Introduction to Operational Readiness | AIChE

Introduction to Operational Readiness


Ensuring the safe startup of processes over the life of a facility is one of nine elements in the RBPS pillar of managing risk. This chapter describes the management practices for performing pre-startup reviews of (1) new processes, (2) processes that have been shut down for modification, and (3) processes that have been administratively shut down for other reasons. These practices verify the operational readiness (readiness) of a process and help to ensure that the process is safe to restart. Section 16.2 describes the key principles and essential features of a management system for this element. Section 16.3 lists work activities that support these essential features and presents a range of approaches that might be appropriate for each work activity, depending on perceived risk, resources, and organizational culture. Sections 16.4 through 16.6 include (1) ideas for improving the effectiveness of management systems and specific programs that support this element, (2) metrics that could be used to monitor this element, and (3) management review issues that may be appropriate for readiness.

What Is It?

The readiness element ensures that shut down processes are verified to be in a safe condition for re-start. This element addresses startups from all types of shut down conditions and considers the length of time the process was in the shut down condition. Some processes may be shut down only briefly, while others may have undergone a lengthy maintenance/modification outage, or they may even have been mothballed for an extended period. Other processes may have been shut down for administrative reasons, such as a lack of product demand; for reasons unrelated to production at all; or as a precautionary measure, for example, because of an approaching hurricane. In addition to the shutdown duration, this element considers the type of work that may have been conducted on the process (e.g., possibly involving line-breaking) during the shutdown period to help focus the readiness review prior to startup. The readiness element in these Guidelines is defined more broadly than the OSHA process safety management pre-startup safety review element in that it specifically addresses startup from all shutdown conditions – not only those resulting from new or changed processes (Refs. 16.1 and 16.2). 

Why Is It Important?

Experience has shown that the frequency of incidents is higher during process transitions such as startups. These incidents have often resulted from the physical process conditions not being exactly as they were intended for safe operation. Thus, it is important that the process status be verified as safe to start. 

Where/When Is It Done?

Readiness reviews are conducted prior to startup on new processes, and on existing processes that were shut down for any reason. A review involves some or all of the following concerns and activities: (1) confirming that the construction and equipment of a process are in accordance with design specifications, (2) ensuring that adequate safety, operating, maintenance, and emergency procedures are in place, and (3) ensuring that training has been completed for all workers who may affect the process. Also, for new processes, it confirms that an appropriate risk analysis has been performed, and that any recommendations have been resolved and implemented. Modified processes should have undergone a management of change (MOC) review. For all startups (including those after minor, short-term shutdowns not involving any changes), readiness reviews ensure that the process is safe to be released to operations by examining issues such as the equipment lineup, leak tightness, proper isolation from other systems not yet ready for startup, and cleanliness.

Who Does It?

Simple readiness reviews may involve only one operator, maintenance person, or engineer. More complex startups, such as those for new units, entire plants, or a large unit after an extended shutdown, may involve many people, from all of the disciplines that are typically a part of a large capital project. 

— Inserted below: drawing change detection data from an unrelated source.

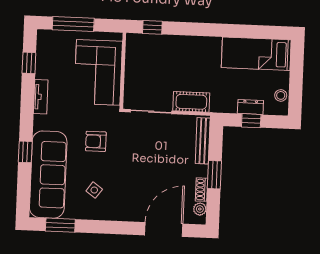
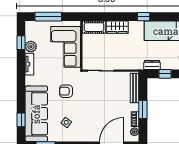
window: (152, 27) -> (144, 17), moved
wardrobe: (180, 45) -> (117, 27), added
plant: (44, 70) -> (31, 47), added
cot: (191, 102) -> (94, 27), moved
dresser: (250, 107) -> (152, 65), moved
window: (25, 152) -> (21, 120), moved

What Is the Anticipated Work Product?

The output of the readiness activity is either (1) an affirmation that the process is ready to safely start up and authorization to do so or (2) a list of actions that must be taken to make the process ready. Many times the readiness process and startup authorization is documented on a form, which creates an audit trail to ensure that all required actions have indeed been completed. For complex startup situations, reviewers may use several different checklists of information and necessary actions to confirm the status of all of the items reviewed. Outputs of the readiness element can also be used to facilitate the performance of other elements. For example, a walkdown of a process prior to startup can identify deficient equipment conditions that can provide input to the asset integrity element.

How Is It Done?

Readiness reviews of simple startups may involve only one person walking through the process to verify that nothing has changed and the equipment is ready to resume operation. Complex reviews may extend over many weeks or months as engineering, operations, and maintenance personnel verify equipment conformance to design intent, construction quality, procedure completion, training competency, and so forth. Typically, extensive checklists, multi-stage verification, and multiple functional sign-offs are required for startup authorization. Higher risk situations usually dictate a greater need for formality and for thoroughness in scope and level of detail; for example, greater detail in the checklists used to guide the evaluation. Less rigorous approaches, such as those using a simple checklist or no checklist at all, may be adequate for lower risk processes. Facilities whose operations are very dynamic may require readiness practices that are very flexible. Facilities with solid process safety cultures can often rely on more performance-based pre-startup tools, since a strong culture provides greater confidence that employees will check out the system thoroughly according to the designed startup procedure. However, in practice, those facilities with a sound process safety culture normally embrace the use of comprehensive checklists to guide and document readiness reviews. Facilities with an evolving or undetermined process safety culture may require more detailed, prescriptive approaches and tools to provide greater command and control management system features to ensure good performance.